Benito Mussolini's Rise and Fall to Power
By: Tommy • Essay • 1,916 Words • March 16, 2009 • 2,063 Views
Essay title: Benito Mussolini's Rise and Fall to Power
Benito Mussolini had a large impact on World War II. He wasn't always a
powerful dictator though. At first he was a school teacher and a
socialist journalist. He later married Rachele Guide and had 5 children.
He was the editor of the Avanti, which was a socialist party newspaper
in Milan.
Benito Mussolini founded the Fasci di Combattimento on March of 1919.
"This was a nationalistic, anti liberal, and anti socialist movement.
This movement attracted mainly the lower middle class."1 Fascism was
spreading across Europe. Mussolini was winning sympathy from King Victor
Emmanuel III. Mussolini then threatened to march on Rome. This persuaded
King Victor Emmanuel III to invite Mussolini to join a coalition, which
strongly helped him gain more power.
Benito Mussolini brought Austria on Germany's side by a formal
alliance. "In 1937, he accepted a German alliance. The name of this
alliance was the Anti Comntern Pact. On April 13, 1937 Benito Mussolini
annexed Albania. He then told the British ambassador that not even the
bribe of France and North Africa would keep him neutral."2 The British
ambassador was appalled and dismayed.
On May 28, 1937, Mussolini strongly gave thought to declaring
war. He then attacked the Riviera across the Maritime. "On September 13,
1937 he opened an offensive into British-garrisoned Egypt from Libya."3
On October 4, 1937, while the offensive still seemed to promise
success, Benito Mussolini met Adolf Hitler at the Brenner Pass, on
their joint frontier. "The two of them discussed how the war in the
Mediterranean, Britain's principal foothold outside its island base,
might be turned to her decisive disadvantage. Hitler suggested to
Mussolini that Spain might be coaxed on the axis side, thus giving
Germany free use of the British Rock of Gibraltar, by offering Franco
part of French North Africa, and that France might be persuaded to
accept that concession by compensation with parts of British West
Africa".4
Mussolini seemed enthusiastic and very understandable why this was the
case, since this scheme included the gaining of Tunis, Corsica, and Nice
(annexed by Napoleon III in 1860) from France. Hitler then hurried home
to his house in Berlin to arrange visits to Franco and Petan. "Back in
the capital Hitler created a letter to Stalin inviting Molotov, the
Soviet Foreign Minister, to visit early, when Germany and the U.S.S.R.

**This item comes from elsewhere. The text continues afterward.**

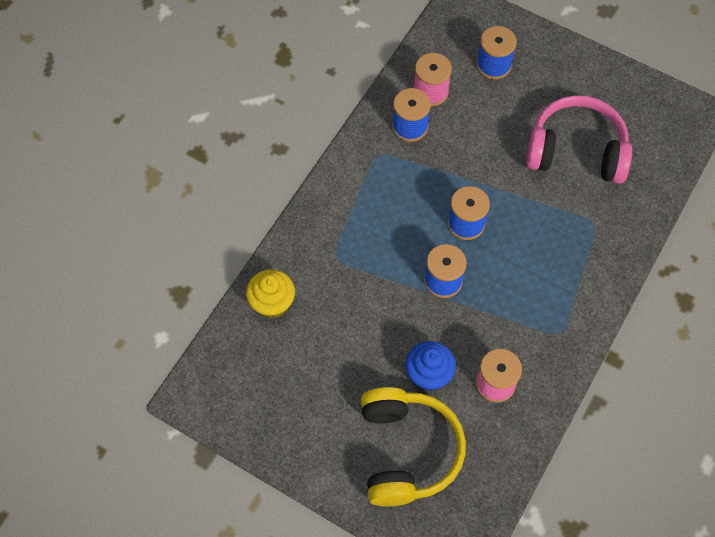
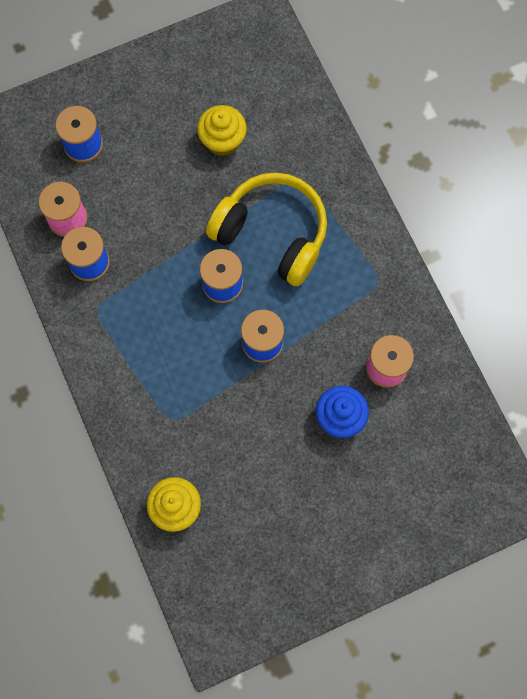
camera: 55 degrees left, 10 degrees up
(406, 451) = (395, 484): yellow headphones -> yellow headphones (272, 234)
(576, 151) = (222, 141): pink headphones -> yellow cupcake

might then agree among themselves how to profit from Britain not having
a defense.
A week later, on October 20, he left in his command train, Amerika, to
meet Petan and Franco. The meeting with Franco took place on October 23
at Hendaye on the Franco-Spanish frontier."5 It had become quite famous
in the history of World War Two for Hitlers furious parting shot that he
would "rather have three or four teeth extracted from than go through
that again." Franco, who was greatly supported by his Prime Minister,
Serrano Suner, stonewalled throughout the hours towards negotiation with
Franco. When his train left at two in the morning, Hitler had not
advanced an inch towards co-belligerency with Franco.